The Importance of Staying True to Your Brand in Today’s Economy
Experts don’t always agree on how to brand. But most do agree that the care and feeding of a brand is especially prudent during periods of economic turmoil. While consumers’ purchasing behaviors may be temporarily modified to address a moment in time, human psychology remains a relative constant, and study after study shows that our minds are practically hardwired to prefer the familiar to the unknown. Marketers who understand this reality tend to come out ahead of their competition when the economy picks backup.
So, as a steward of your organization’s brand, are you staying true to your brand truths? The following provides a framework for evaluation.
Do you distinguish between brand identity and brand positioning?
Particularly in the business to business arena, which functions on an arguably more rational plane than consumer advertising, marketers are often tempted to blur the line between identity and positioning, and consequently over-communicate.

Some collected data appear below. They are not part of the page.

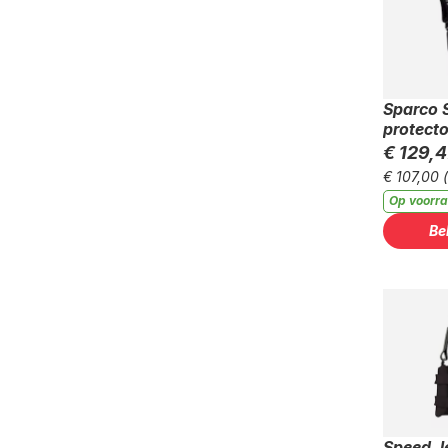
Sparco 
protecto
€ 129,4
€ 107,00
Op voorr
Be
Speed J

The best articulation of brand identity comes from David Aaker, author of Building Strong Brands. He describes brand identity as the sum total of what your organization, product, or service stands for – both inside and outside of a marketing context. Identity can include a variety of attributes, values, benefits, aspirations, imagery, uses, personality traits, and more.

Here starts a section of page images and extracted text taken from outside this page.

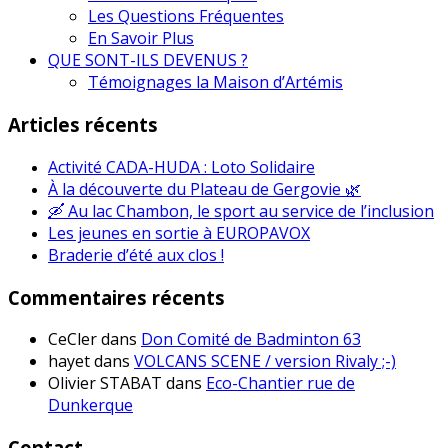
Les Questions Fréquentes
En Savoir Plus
QUE SONT-ILS DEVENUS ?
Témoignages la Maison d’Artémis
Articles récents
Activité CADA-HUDA : Loto Solidaire
À la découverte du Plateau de Gergovie 🌿
🛶 Au lac Chambon, le sport au service de l’inclusion
Les jeunes en sortie à EUROPAVOX
Braderie d’été aux clos !
Commentaires récents
CeCler
dans
Don Comité de Badminton 63
hayet
dans
VOLCANS SCENE / version Rivaly ;-)
Olivier STABAT
dans
Eco-Chantier rue de
Dunkerque
Contact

But positioning is only a small part of the brand identity – the part that gets actively communicated. The part of identity that gives a company leverage to influence prospects’ decisions.

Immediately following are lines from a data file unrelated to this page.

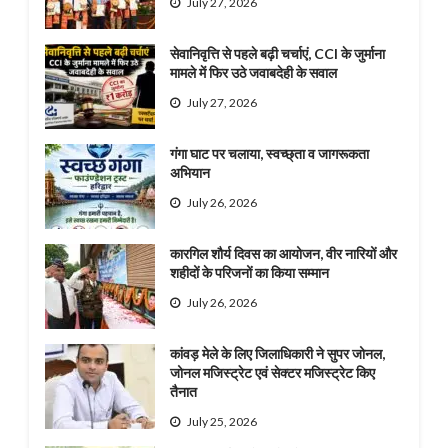
July 27, 2026
सेवानिवृत्ति से पहले बढ़ी चर्चाएं, CCI के जुर्माना
मामले में फिर उठे जवाबदेही के सवाल
July 27, 2026
गंगा घाट पर चलाया, स्वच्छ्ता व जागरूकता
अभियान
July 26, 2026
कारगिल शौर्य दिवस का आयोजन, वीर नारियों और
शहीदों के परिजनों का किया सम्मान
July 26, 2026
कांवड़ मेले के लिए जिलाधिकारी ने सुपर जोनल,
जोनल मजिस्ट्रेट एवं सेक्टर मजिस्ट्रेट किए
तैनात
July 25, 2026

Do you sell your attributes or your benefits?
While attributes may bolster claims of a benefit, marketers must distinguish between the two. Consequently, Volvo doesn’t sell the fact that the wheels won’t fly off, thereby causing vehicles to careen across the median. Volvo sells the benefit of safety. (Insider’s tip: Don’t be offended, but agency copywriters who can’t identify your benefits will use the trick of focusing on attributes. If your marketing copy seems to fall in this category, sit down with your agency to review brand identity and positioning.)
Does your positioning focus on competitive advantages?
The first critical step is to identify points of leverage with your target, but the second, equally critical step is to emphasize those particular points in which an organization surpasses its competition.
Do you own the market or a segment thereof?
Brand strategist Al Reis postulates in his book, The 22 Immutable Laws of Branding, that successful brand positioning results from category leadership. If you don’t lead the category, create one. For example, until Proctor & Gamble’s Clorox brand, bleach was bleach. It was just one category, and it could be used in a variety of cleaning applications. But Clorox focused branding efforts on only one use of the product, and consequently created a whole new subcategory of laundry bleach, which it still leads.
Does your brand co-opt irrationality?
Consumption isn’t an entirely rational exercise. Consider your office’s purchasing habits. What kind of computers do you use? Where do your office supplies come from? Who provides your voice and data services? Chances are there’s a brand name attached to each of these answers. And not because branded products and services are inherently better.
The truth is that when it comes to marketing, actual quality isn’t as important as perceived quality. For further proof, just look to the cola wars. In blind taste tests, consumers really do prefer Pepsi to Coke by a significant margin. The same consumers, when given a choice, insist Coke tastes better. Perception rules.
But branding can flip the equation and rule perceptions. To do so, advertisers often turn to the realm of the irrational whether it be through the development of brand personalities (Target is both hip and smart) self-expressive benefits (Blackberry users are connected) or relationships (Wal-Mart is looking out for me and my family). And regardless of the great, perfectly sensible reasons for prospects to purchase your product or service, it certainly won’t hurt to augment your positioning with one of the aforementioned tools.
Are your branding efforts consistent? Repetition is a mnemonic device. And if you want your target to remember your brand, then you must repeat the same message again and again. And again. Chances are the marketing department (and agency) will tire of the message. But history proves (and consumer anthropology corroborates) that a consistent investment in message redundancy produces demonstrative effects on marketplace preference – and your brand’s bottom line.